**Document text:**
*** Block opens ***

Leopardwood in particular has been well known for Tyloses since the late 1800's


----------



## boxcarmarty (Dec 9, 2011)

It was an albino leopard…..


----------



## pintodeluxe (Sep 12, 2010)

Use a colored wax like Howard's Walnut Wax to fill the pores.


----------



## Kentuk55 (Sep 21, 2010)

Good idea from pinto. I hate woods that come out like this. I have 2 bolt actions that I did from Red Palm, and they look like %^*& !!


----------



## TedW (May 6, 2012)

Thanks for the replies, everybody.

EP, thanks for your hugely informative reply and the link. I figured it was some sort of mineral in the wood. Somebody else told me it was due to oil in the wood, but that just didn't sit right with me. I was thinking it's lime, silica or something of the sort. I'd still like to hide it somehow. I appreciate what you say about celebrating the amazingness of the wood, but I'm making gift items for other people so it would be more like explaining the white stuff and why they "should" like it.

Fridge & Marty…. uhhh boy….









I've been too busy with my paying work lately, to give this any further attention. I will try dye, watco and colored wax to see if that makes a difference. I think it is showing up so much on this piece because it's turned rather than flat. Or it may just be the pieces I acquired have an exceptionally large amount of tyloses.

I'll post more about this when I get a chance to do some more tinkering with it.


----------



## TedW (May 6, 2012)

I still haven't tried dye yet but spray lacquer (rattle can) seems to yield acceptable results. The Tyloses is more visible in this photo than it actually is-I can see it but it doesn't jump out at me.

*** Block closes ***

**What you need to do:**
1) Revise the part of the tyloses thread that opens with the words containing "## Kentuk55 (Sep" and closes with "the replies, everybody.", replacing "Red Palm" with "Purpleheart".
2) Answer these from the tyloses thread:
(a) Which wood has been well known for tyloses since the late 1800's?
(b) What product does pintodeluxe suggest for filling the pores?
(c) In TedW's last post, what finish seems to yield acceptable results?
Answer using only the tyloses thread.

**Collected data:**

*** Block opens ***

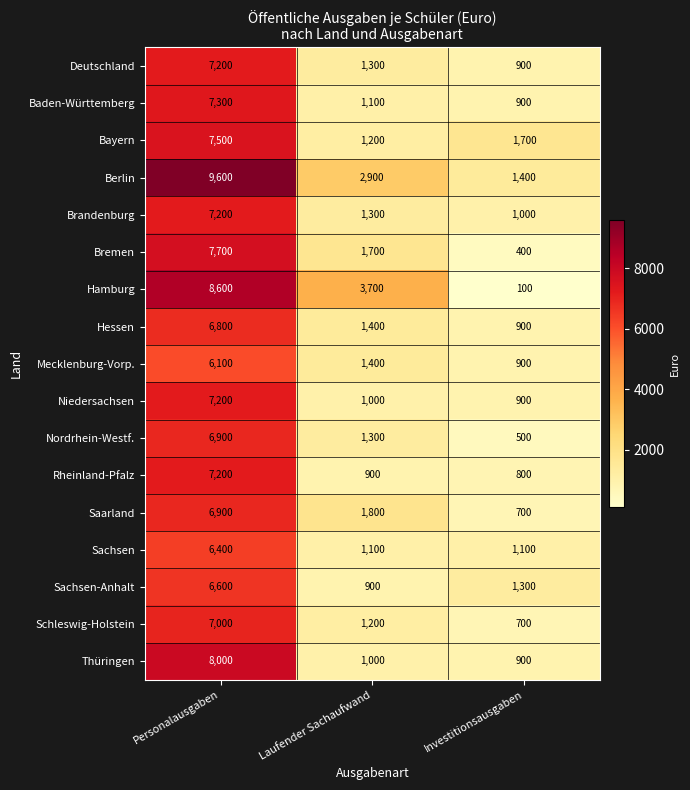

What is the maximum value shown in the chart?

9600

*** Block closes ***

**Solutions to each task:**
1)
## Kentuk55 (Sep 21, 2010)

Good idea from pinto. I hate woods that come out like this. I have 2 bolt actions that I did from Purpleheart, and they look like %^*& !!


----------



## TedW (May 6, 2012)

Thanks for the replies, everybody.

2)
(a) Leopardwood
(b) A colored wax like Howard's Walnut Wax
(c) Spray lacquer (rattle can)